[Input for this task]
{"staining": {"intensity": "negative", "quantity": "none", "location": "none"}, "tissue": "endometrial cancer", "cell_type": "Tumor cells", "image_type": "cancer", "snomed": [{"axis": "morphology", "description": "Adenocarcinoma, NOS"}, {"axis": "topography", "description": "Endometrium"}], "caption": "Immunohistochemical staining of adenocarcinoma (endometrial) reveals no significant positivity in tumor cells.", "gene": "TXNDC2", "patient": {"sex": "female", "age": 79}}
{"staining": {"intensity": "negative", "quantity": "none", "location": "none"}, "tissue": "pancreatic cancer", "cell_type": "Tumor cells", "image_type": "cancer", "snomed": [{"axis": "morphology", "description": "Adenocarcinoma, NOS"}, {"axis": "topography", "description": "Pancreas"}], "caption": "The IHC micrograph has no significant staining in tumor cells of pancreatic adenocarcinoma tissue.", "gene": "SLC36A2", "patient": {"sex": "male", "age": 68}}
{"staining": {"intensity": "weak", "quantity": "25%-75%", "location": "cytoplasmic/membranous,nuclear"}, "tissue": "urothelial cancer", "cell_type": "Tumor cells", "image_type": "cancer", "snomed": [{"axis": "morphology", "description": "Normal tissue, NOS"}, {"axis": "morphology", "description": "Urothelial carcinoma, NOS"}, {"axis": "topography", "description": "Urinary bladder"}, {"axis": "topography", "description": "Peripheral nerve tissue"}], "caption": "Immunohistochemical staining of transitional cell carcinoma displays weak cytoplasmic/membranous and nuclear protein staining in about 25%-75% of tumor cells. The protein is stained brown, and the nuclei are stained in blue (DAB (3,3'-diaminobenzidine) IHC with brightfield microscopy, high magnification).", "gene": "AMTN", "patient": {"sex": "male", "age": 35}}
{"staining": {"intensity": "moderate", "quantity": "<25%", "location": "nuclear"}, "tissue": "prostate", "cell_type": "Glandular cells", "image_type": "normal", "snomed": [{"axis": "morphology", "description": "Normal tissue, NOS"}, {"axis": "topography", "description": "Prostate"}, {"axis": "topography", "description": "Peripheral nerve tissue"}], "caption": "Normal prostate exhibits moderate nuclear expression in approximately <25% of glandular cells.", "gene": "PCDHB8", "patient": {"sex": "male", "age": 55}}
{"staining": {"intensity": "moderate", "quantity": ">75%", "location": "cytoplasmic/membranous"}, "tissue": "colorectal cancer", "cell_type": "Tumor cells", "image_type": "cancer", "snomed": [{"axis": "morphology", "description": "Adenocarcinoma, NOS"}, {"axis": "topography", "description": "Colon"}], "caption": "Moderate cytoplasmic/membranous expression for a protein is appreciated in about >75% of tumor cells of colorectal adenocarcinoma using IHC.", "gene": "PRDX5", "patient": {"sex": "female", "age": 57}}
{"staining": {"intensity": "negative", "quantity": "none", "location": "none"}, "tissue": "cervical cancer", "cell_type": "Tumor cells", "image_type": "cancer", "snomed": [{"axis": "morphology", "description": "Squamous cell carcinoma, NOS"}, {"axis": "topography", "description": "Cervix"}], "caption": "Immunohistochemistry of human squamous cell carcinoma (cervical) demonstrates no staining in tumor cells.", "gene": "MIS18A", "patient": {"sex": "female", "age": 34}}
[/Input for this task]
Exercise instructions -> From the entries above, write out only the lines starting at the line that holds "prostate exhibits moderate" and ending at the line that holds "cytoplasmic/membranous expression for", keeping both and matching them exactly.

Exercise response ->
{"staining": {"intensity": "moderate", "quantity": "<25%", "location": "nuclear"}, "tissue": "prostate", "cell_type": "Glandular cells", "image_type": "normal", "snomed": [{"axis": "morphology", "description": "Normal tissue, NOS"}, {"axis": "topography", "description": "Prostate"}, {"axis": "topography", "description": "Peripheral nerve tissue"}], "caption": "Normal prostate exhibits moderate nuclear expression in approximately <25% of glandular cells.", "gene": "PCDHB8", "patient": {"sex": "male", "age": 55}}
{"staining": {"intensity": "moderate", "quantity": ">75%", "location": "cytoplasmic/membranous"}, "tissue": "colorectal cancer", "cell_type": "Tumor cells", "image_type": "cancer", "snomed": [{"axis": "morphology", "description": "Adenocarcinoma, NOS"}, {"axis": "topography", "description": "Colon"}], "caption": "Moderate cytoplasmic/membranous expression for a protein is appreciated in about >75% of tumor cells of colorectal adenocarcinoma using IHC.", "gene": "PRDX5", "patient": {"sex": "female", "age": 57}}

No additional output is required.